Anyhow we stayed that way for quite some time but then we both went down with pneumonia, me going down with double pneumonia and spending 6 days on life support and 12 in ICU in total. I spent 2 months in hospital in total so hubby got another automatic gate to allow then to be able to free range without me needing to go down (down a steep hill) to let them out. They had a main run at that point as well as an inner run and chook house that was an old stable block. We just converted what was there. Then an emergency house move meant some major changes. Tbe new place had an old aivory but it needed major work on it to make it safe from foxes and habitable even for chooks so I had to get a new 'all in one' chook house as a temporary measure. I landed on one cheap by shear good fortune and spent $$$ on the chook electric fence to keep the chooks in and foxes out at this place. Once I had renovated the aivory and made it into a chook house, the electric fence became their daytime run and the old automated gates opened out into it or into free range as needed. The spare chook house became the sick ward or maternity block as needed. But you had to lock them up by hand at night. In summer that's fine leaving tbe sleeping quarters open to fresh air but we realised that food this trip it was going to be freezing whilst we were away so bought a really cheap one to seal then up at night because the opening faces into the winter storms and it can only go in one place and only 1 way round! But you get what you pay for and this really cheap one is a pain. Already we have had issues because you can't even open the door without the aid of a screwdriver! There are no external controls at all and the unit itself is not waterproof just weather resistant... so if a chicken is locked out and you want to put it away safely, wer have to catch the chicken and carry it around to the back and post it into the nesting area and then shine a torch up to the roosting perches for it to find its way up there. But because we are putting it in via a route it doesn't know... and the access is smaller than 2 if the birds that live in there so they get unceremoniously dumped head first into a nest! None of which helps to train them.

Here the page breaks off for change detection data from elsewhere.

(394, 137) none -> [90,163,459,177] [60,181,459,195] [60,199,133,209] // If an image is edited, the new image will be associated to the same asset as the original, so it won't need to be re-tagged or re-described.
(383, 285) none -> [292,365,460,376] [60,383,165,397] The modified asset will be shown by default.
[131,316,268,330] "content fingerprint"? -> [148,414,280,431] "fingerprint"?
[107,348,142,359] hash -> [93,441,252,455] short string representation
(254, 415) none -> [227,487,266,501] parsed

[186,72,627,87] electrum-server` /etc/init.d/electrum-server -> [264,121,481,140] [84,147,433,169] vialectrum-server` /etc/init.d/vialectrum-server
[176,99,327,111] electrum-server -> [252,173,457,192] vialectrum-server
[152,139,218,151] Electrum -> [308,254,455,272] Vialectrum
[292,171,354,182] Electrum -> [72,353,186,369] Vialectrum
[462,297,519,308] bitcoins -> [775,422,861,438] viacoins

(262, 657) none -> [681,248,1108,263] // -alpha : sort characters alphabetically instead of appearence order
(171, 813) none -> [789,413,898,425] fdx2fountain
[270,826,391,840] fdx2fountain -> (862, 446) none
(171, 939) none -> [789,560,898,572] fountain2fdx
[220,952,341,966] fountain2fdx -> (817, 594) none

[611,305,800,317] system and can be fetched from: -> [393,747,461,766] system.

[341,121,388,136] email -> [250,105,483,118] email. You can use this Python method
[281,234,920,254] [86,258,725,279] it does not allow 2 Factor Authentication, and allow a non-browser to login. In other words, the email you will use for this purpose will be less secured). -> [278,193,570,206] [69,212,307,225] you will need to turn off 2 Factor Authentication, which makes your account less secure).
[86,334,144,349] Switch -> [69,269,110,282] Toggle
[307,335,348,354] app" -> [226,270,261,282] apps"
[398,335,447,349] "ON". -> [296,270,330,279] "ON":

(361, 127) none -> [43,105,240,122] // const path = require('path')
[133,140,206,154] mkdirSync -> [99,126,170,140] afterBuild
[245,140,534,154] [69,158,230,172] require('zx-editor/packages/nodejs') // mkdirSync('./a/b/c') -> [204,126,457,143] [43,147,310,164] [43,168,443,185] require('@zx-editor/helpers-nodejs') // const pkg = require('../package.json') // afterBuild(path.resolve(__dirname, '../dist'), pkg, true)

I've no idea what I'll do when I've actually got birds sitting on eggs. I keep chicks and mums separate from the main flock initially because the converted aivory isn't suitable for chicks. They can get through the electric fence whereas the mum can't. Then they get stuck there unable to get back of their own accord and either die from thirst, hunger or cold or get picked off by the magpies or crows or eagles.... so it's better they are where I can keep an eye on them for the first few weeks. After that nature can take its course. So far I've only lost 1 to anything other than disease.

So it all kind of evolved over the years really.

Lol, I don't know where you get all the time??